Activity: Take from the material every line that contains the word "үүлтэй".
*-*-*
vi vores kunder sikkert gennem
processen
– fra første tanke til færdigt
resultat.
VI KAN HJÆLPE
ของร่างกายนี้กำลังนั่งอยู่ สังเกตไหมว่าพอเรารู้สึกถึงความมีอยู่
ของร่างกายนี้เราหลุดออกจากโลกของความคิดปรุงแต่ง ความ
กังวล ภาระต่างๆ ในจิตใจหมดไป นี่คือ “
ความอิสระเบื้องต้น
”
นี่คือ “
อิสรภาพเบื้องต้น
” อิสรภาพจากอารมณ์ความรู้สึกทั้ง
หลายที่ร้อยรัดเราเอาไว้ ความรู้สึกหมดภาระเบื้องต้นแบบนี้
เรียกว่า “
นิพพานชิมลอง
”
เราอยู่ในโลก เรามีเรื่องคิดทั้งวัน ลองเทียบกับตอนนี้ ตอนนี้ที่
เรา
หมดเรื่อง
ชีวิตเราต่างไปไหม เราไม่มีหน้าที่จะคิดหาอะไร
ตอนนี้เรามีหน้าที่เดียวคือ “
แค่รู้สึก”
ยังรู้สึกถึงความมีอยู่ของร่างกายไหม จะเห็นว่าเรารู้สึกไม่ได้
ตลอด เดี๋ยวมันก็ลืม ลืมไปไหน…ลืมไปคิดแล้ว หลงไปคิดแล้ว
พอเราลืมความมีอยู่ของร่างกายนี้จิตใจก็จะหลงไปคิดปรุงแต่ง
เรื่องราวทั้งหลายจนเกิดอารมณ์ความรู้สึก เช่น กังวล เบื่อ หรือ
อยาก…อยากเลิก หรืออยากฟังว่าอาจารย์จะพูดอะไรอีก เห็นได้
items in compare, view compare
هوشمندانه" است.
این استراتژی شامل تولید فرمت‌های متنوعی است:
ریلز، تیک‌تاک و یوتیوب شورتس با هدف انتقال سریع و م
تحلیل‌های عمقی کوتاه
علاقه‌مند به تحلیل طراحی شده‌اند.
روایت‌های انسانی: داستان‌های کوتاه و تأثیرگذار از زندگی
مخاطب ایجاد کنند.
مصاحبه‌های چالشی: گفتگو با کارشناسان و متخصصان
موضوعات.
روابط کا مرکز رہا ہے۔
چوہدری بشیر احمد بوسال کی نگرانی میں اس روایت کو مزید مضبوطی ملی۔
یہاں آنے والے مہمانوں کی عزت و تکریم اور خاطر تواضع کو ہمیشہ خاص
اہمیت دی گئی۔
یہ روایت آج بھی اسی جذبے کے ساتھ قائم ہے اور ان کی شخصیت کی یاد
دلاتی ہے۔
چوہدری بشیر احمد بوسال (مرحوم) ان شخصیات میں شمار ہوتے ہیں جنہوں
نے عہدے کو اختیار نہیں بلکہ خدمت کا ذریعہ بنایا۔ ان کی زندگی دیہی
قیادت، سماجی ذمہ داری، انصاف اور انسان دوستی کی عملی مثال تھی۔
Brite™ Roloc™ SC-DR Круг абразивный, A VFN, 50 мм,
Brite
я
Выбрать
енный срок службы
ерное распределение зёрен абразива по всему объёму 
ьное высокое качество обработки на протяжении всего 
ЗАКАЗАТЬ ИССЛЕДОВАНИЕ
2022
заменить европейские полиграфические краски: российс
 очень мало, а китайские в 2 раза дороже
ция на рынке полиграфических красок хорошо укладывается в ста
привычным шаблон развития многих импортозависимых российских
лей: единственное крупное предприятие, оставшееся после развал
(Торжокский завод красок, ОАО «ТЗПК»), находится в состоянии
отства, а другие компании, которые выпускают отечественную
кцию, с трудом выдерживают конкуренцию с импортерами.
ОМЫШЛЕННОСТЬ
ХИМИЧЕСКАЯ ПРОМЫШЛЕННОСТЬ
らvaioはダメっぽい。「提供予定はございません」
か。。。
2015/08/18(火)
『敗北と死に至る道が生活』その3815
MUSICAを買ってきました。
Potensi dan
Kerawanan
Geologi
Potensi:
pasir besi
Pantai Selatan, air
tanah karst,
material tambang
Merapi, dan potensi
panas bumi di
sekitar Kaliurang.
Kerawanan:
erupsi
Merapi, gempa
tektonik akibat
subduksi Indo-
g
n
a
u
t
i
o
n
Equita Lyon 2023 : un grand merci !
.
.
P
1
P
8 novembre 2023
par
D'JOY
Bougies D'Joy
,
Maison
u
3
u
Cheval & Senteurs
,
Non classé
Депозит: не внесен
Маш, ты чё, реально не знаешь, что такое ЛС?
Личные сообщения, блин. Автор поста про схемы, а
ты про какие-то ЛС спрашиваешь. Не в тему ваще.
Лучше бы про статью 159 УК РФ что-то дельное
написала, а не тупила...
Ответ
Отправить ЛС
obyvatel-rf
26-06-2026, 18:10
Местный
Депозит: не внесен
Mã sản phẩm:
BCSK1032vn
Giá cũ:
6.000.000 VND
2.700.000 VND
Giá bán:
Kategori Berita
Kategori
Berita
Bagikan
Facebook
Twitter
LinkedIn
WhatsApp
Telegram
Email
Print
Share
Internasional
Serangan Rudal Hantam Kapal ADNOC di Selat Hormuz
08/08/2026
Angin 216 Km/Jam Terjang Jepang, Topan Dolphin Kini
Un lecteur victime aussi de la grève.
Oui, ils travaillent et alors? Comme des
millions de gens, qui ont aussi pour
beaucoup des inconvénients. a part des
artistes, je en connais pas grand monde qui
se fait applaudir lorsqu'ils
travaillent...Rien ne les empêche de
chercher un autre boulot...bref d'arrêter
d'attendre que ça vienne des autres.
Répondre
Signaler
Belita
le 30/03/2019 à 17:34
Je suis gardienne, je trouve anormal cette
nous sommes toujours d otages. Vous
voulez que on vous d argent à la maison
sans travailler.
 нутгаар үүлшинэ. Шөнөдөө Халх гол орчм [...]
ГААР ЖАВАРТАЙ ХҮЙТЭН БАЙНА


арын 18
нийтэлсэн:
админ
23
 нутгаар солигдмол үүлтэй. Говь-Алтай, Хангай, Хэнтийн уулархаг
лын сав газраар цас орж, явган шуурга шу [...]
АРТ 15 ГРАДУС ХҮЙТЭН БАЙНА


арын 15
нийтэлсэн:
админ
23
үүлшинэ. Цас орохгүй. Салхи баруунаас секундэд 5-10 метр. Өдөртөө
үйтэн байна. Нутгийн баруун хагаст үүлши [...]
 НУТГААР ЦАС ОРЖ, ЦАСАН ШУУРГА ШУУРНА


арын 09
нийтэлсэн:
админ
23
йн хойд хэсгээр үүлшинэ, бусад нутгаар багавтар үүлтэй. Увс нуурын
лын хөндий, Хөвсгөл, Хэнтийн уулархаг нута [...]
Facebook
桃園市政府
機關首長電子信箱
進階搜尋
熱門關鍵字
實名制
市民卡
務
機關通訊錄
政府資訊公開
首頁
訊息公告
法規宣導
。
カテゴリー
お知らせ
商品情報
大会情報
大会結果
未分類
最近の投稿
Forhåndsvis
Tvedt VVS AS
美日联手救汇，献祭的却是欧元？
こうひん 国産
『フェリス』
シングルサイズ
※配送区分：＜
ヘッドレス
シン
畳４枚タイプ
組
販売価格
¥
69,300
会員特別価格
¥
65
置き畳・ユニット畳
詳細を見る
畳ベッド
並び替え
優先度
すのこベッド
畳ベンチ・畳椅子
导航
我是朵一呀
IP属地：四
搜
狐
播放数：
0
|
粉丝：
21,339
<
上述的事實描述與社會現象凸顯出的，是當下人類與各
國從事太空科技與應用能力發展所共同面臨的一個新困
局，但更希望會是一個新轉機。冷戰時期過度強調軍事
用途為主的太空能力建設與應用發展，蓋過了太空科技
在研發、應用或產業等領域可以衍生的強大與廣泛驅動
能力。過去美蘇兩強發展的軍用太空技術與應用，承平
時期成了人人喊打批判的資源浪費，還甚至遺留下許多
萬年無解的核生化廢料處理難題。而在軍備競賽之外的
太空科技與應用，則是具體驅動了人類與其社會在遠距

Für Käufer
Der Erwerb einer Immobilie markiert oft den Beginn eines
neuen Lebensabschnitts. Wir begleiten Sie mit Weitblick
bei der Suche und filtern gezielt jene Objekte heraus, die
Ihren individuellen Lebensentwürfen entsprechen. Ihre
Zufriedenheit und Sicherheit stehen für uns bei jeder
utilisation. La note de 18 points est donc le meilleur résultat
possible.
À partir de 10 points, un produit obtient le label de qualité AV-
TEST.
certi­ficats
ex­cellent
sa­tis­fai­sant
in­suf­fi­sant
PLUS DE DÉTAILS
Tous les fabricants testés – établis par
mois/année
*-*-*
The completed task:
 нутгаар солигдмол үүлтэй. Говь-Алтай, Хангай, Хэнтийн уулархаг
йн хойд хэсгээр үүлшинэ, бусад нутгаар багавтар үүлтэй. Увс нуурын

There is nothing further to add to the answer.